South Africa: Competition Tribunal

You are here:
SAFLII >>
Databases >>
South Africa: Competition Tribunal >>
2008 >>
[2008] ZACT 111
| Noteup
| LawCite
JDG Trading (Pty) Ltd v Maravedi Group (Pty) Ltd (111/LM/Oct08) [2008] ZACT 111 (11 December 2008)
Download original files |
COMPETITION TRIBUNAL OF SOUTH AFRICA
Case No: 111/LM/Oct08
In the matter between:
JDG Trading (Pty) Ltd Acquiring Firm
and
Maravedi Group (Pty) Ltd Target Firm
Panel : D Lewis (Presiding Member), Y Carrim (Tribunal
Member) and N Manoim (Tribunal Member)
Heard on : 3 December 2008
Order issued on : 3 December 2008
Reasons issued on : 11 December 2008
Reasons for Decision
Introduction
On 3 December 2008 the Tribunal approved the acquisition by JDG Trading (Pty) Ltd of Maravedi Group (Pty) Ltd. The reasons follow below.
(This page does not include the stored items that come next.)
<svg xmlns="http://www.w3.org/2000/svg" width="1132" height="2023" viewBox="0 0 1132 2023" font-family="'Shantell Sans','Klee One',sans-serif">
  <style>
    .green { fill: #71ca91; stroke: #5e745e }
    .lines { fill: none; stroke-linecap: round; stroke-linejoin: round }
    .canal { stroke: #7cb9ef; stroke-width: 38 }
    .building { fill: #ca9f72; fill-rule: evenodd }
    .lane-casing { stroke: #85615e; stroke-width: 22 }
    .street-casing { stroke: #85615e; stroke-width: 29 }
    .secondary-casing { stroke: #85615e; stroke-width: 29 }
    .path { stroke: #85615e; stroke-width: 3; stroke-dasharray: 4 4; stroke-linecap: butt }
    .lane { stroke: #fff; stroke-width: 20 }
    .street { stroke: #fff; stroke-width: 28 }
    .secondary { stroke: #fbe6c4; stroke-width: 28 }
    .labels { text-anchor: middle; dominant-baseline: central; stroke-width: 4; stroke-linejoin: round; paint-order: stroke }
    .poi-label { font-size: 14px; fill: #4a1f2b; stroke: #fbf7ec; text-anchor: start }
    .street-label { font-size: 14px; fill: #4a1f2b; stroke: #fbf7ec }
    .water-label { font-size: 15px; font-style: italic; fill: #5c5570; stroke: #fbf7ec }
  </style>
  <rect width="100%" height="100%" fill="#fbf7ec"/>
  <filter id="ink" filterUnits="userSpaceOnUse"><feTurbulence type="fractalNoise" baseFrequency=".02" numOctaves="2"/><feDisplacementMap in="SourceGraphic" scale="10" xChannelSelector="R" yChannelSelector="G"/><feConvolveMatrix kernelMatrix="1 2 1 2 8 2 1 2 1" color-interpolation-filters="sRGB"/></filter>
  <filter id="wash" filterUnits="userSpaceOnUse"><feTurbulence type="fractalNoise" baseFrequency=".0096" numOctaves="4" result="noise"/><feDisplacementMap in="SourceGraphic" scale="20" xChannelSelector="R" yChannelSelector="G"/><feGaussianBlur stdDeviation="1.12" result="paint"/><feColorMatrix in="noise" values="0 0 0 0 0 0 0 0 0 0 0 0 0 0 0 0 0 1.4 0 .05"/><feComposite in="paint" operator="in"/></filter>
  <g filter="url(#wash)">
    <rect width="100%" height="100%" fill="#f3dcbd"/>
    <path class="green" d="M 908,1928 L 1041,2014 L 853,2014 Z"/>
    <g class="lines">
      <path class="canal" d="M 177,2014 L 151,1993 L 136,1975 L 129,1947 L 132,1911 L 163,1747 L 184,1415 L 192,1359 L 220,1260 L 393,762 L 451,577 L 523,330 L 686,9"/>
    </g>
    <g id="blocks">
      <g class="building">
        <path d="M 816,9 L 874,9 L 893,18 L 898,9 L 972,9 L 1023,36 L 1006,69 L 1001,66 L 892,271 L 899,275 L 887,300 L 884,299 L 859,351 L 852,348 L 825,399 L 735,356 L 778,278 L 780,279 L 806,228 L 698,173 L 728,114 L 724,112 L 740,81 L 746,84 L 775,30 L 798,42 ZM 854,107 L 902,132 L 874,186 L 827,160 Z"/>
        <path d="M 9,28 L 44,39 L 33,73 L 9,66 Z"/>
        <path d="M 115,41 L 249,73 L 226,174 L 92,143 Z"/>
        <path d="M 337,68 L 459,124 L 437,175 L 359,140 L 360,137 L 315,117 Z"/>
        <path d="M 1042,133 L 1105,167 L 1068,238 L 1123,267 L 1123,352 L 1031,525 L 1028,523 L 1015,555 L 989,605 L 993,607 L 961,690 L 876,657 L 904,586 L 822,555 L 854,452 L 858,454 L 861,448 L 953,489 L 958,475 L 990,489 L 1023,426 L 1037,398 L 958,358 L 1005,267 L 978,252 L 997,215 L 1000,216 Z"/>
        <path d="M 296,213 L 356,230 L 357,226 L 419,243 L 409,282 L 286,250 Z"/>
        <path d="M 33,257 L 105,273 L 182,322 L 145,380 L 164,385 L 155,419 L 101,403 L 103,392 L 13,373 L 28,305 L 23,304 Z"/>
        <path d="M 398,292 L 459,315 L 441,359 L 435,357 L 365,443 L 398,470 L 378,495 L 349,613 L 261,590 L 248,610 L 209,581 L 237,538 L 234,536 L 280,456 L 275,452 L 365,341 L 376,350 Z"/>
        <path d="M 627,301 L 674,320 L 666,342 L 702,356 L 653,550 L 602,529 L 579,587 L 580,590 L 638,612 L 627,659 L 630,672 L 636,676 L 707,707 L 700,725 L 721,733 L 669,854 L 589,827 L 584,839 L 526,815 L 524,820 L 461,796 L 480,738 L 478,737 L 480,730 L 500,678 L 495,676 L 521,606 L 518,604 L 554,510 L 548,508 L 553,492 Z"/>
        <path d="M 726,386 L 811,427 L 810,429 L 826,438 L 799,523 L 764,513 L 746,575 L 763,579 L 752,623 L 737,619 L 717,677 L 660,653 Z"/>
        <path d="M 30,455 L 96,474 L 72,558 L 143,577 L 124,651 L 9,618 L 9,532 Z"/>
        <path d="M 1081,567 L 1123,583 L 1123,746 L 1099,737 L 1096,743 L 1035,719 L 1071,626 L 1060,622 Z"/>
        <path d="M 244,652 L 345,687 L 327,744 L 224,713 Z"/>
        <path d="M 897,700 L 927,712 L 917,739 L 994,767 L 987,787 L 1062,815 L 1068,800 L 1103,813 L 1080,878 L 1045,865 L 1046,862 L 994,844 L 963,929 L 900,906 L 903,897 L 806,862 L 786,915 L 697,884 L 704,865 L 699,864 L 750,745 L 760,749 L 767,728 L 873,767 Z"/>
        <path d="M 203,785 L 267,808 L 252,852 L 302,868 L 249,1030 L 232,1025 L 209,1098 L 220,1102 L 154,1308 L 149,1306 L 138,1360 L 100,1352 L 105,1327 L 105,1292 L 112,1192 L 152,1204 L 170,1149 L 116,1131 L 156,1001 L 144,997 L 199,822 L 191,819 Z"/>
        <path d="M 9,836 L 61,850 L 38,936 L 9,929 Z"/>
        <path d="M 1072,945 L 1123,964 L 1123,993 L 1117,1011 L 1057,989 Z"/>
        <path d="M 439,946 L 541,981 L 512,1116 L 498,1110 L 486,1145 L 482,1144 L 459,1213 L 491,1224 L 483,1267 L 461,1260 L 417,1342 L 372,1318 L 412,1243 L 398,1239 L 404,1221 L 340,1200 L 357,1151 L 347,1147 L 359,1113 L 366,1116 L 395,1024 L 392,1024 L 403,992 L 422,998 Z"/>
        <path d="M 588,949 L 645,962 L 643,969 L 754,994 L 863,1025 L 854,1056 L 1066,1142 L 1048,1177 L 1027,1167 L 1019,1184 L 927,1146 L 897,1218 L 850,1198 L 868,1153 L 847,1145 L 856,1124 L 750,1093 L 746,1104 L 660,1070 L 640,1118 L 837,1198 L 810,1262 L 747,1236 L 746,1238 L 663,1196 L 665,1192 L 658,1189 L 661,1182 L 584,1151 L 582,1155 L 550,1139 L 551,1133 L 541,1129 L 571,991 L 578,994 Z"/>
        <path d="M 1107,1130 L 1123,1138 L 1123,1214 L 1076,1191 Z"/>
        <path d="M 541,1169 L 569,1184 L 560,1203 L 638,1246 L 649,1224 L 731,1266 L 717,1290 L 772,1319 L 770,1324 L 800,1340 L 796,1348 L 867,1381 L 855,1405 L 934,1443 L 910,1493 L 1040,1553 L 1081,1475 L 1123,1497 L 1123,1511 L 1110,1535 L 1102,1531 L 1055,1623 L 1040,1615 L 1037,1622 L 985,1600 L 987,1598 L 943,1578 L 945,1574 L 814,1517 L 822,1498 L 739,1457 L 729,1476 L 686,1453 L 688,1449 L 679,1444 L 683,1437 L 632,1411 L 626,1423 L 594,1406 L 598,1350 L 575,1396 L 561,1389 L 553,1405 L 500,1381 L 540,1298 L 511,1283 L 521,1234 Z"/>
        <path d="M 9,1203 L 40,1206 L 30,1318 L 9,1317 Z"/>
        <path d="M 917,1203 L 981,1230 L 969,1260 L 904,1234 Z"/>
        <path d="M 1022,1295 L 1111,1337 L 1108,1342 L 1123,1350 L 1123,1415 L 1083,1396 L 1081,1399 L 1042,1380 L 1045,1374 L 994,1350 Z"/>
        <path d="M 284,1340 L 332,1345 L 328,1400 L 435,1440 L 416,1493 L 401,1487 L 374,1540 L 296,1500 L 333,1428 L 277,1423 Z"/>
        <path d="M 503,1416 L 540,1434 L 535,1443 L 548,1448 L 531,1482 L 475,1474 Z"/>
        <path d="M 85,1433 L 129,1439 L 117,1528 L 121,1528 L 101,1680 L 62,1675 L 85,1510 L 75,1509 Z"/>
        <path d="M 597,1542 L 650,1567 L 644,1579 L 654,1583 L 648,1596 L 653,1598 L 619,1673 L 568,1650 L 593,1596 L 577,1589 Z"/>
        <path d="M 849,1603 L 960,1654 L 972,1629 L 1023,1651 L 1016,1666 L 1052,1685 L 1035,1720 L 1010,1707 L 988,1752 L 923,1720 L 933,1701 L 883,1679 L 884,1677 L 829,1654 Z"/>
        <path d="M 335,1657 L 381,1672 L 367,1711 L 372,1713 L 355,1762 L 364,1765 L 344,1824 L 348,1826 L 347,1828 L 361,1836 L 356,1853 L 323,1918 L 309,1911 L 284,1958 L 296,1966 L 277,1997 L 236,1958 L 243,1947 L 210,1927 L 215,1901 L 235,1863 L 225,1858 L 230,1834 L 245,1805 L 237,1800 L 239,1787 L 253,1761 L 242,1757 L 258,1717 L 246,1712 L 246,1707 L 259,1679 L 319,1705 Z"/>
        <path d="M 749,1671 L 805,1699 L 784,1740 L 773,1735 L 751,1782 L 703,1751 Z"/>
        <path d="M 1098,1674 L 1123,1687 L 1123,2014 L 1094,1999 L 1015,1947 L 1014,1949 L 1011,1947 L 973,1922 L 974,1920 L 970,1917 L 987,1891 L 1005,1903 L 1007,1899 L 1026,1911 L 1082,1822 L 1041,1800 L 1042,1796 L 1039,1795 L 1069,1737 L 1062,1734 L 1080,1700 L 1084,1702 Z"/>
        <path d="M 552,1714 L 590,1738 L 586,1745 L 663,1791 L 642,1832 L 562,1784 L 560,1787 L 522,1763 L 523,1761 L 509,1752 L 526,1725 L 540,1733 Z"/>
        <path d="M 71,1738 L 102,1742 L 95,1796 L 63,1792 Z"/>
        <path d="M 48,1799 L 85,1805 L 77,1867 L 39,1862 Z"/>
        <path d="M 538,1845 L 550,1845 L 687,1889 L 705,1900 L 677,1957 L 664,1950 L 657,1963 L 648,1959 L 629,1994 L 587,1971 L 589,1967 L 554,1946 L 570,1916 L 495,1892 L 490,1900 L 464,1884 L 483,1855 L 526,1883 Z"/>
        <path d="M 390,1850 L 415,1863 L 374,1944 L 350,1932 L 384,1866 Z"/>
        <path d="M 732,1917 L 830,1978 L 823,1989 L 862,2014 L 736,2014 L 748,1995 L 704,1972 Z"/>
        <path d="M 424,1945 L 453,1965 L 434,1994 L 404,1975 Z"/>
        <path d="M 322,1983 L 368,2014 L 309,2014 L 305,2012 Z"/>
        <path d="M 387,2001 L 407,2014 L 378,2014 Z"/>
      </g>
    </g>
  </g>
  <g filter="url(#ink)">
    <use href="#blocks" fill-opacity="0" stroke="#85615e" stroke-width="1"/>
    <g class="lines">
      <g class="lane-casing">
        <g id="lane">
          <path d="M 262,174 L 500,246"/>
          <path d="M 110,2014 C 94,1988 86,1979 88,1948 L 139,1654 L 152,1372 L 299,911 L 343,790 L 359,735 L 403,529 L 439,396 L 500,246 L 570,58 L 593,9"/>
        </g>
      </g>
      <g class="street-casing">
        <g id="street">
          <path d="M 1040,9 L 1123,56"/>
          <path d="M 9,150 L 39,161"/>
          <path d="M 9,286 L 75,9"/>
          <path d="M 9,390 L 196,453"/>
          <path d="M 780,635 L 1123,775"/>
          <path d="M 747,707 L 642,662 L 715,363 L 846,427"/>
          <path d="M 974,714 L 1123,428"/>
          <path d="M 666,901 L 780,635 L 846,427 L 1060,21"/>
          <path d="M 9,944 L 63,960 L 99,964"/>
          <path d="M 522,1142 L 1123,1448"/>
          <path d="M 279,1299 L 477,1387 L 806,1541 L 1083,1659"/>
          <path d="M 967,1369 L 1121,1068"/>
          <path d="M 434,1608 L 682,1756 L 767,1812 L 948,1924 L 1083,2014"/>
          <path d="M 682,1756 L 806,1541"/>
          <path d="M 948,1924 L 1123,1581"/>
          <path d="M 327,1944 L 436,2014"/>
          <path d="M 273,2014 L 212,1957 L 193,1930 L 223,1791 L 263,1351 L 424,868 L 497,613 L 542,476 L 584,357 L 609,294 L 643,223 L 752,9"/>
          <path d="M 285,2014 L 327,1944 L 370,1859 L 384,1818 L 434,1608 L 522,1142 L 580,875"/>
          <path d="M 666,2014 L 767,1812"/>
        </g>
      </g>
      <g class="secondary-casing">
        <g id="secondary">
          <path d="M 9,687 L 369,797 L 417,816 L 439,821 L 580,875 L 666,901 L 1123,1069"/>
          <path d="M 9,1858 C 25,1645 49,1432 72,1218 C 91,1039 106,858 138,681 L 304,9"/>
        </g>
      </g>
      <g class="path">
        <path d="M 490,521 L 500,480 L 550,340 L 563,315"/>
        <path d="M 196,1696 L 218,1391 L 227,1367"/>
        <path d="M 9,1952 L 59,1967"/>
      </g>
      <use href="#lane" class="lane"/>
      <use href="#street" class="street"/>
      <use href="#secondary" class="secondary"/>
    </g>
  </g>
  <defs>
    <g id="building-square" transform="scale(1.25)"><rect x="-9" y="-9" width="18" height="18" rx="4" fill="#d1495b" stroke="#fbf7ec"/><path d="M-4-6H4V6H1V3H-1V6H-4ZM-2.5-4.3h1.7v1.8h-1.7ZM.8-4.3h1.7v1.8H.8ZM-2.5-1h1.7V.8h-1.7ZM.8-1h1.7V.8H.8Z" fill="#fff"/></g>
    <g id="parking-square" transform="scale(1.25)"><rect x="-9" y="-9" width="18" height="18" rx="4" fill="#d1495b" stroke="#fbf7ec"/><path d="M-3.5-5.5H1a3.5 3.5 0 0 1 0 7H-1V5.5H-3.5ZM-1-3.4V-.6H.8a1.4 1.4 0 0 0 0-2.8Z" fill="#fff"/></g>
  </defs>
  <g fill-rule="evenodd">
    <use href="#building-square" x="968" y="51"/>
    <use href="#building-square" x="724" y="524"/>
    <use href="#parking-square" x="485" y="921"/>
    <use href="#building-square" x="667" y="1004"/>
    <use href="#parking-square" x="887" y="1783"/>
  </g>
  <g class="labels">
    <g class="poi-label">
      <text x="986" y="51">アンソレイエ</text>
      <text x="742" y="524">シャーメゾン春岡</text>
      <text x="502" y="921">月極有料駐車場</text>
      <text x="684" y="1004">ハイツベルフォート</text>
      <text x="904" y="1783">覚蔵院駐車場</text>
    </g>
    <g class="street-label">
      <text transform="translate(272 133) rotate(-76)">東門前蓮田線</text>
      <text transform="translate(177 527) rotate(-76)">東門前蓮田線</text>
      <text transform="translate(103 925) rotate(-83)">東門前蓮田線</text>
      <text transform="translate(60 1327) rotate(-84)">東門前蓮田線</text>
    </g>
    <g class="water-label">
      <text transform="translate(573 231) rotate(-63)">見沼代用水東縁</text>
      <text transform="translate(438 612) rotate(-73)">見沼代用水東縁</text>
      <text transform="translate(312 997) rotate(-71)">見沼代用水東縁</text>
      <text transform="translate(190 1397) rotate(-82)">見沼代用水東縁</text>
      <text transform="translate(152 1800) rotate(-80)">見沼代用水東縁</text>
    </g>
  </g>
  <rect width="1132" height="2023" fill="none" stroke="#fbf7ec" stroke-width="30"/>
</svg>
The transaction and parties
The primary acquiring firm is JDG Trading (Pty) Ltd (“JDG Trading”), a subsidiary of JD Group Limited (“JD Group”). JDG Trading has joint control in Maravedi Group (Pty) Ltd, the primary target firm in the proposed transaction, in which it holds 42.65%, along with Absa Group which also holds 42.65%, and Thebe Investment Corporation (Pty) Ltd which is the minority shareholder with 9.48%.
In terms of the proposed transaction JDG Trading will increase its shareholding in Maravedi Group from 42.65% to 90.52% by buying ABSA Group’s and Maravedi Management’s shares, thus moving from joint to sole control, with Thebe Investment Corporation remaining as the minority shareholder.
Rationale for the transaction
The rationale for JDG Trading is to form a separate financial division. Absa, which used to fund Maravedi Group, is no longer prepared to provide funding, whereas JDG Trading is prepared to fund Maravedi Group.
Effect on Competition
JDG Trading is active in the sale of household durable goods such as furniture and electronic appliances on cash and credit, and collects its own book debts, though in certain instances it outsources to third parties. Maravedi Group through its subsidiaries is active in the business of acquisition and collection of delinquent debtors’ book, and originating and advancing of credit through the mechanism of various financial products such as unsecured personal loans and credit card facilities.
There is a horizontal overlap between the activities of the merging parties in the market for the provision of unsecured credit in South Africa, in which JDG has 6% market share pre merger, and Maravedi Financial Solutions has 0.1% premerger.
Post merger, the merging parties will have a market share of 6.1% which is relatively low compared to major players in the relevant market such as SBSA - 20%, ABSA - 19%, FNB - 15%, Nedbank - 11% and ABIL/Ellerines - 10%.1
The proposed transaction also results in vertical integration in that Maravedi Group collects debt on behalf of JDG Trading from JDG Trading’s debtors in respect of household durable goods. According to the Commission’s investigation, for the financial year ended 31 August 2007, Maravedi Group collected debts totalling approximately 5.88% of Maravedi Group’s annual turnover in the business of collecting debts and approximately 0.03% of JDG Trading’s annual turnover in the business of selling household durable goods. These figures are insignificant to raise any foreclosure concerns.
The Tribunal finds that the proposed transaction is unlikely to substantially prevent or lessen competition due to low market share accretion post merger and the lack of foreclosure concerns.
Public Interest
The transaction does not raise any significant public interest concerns.
___________________ 11 December 2008
Y Carrim Date
D Lewis and N Manoim concurring.
Tribunal Researcher: L. Xaba
For the merging parties: Levy, Feinsteins & Associates Incorporated
For the Commission: X. Nokele
1 These market share figures take into account the market share figures in another merger between JDG Trading and Blake and Associates Holdings (Pty) Ltd Case No.: 110/LM/Oct08, which was decided by this Tribunal on 27 November 2008.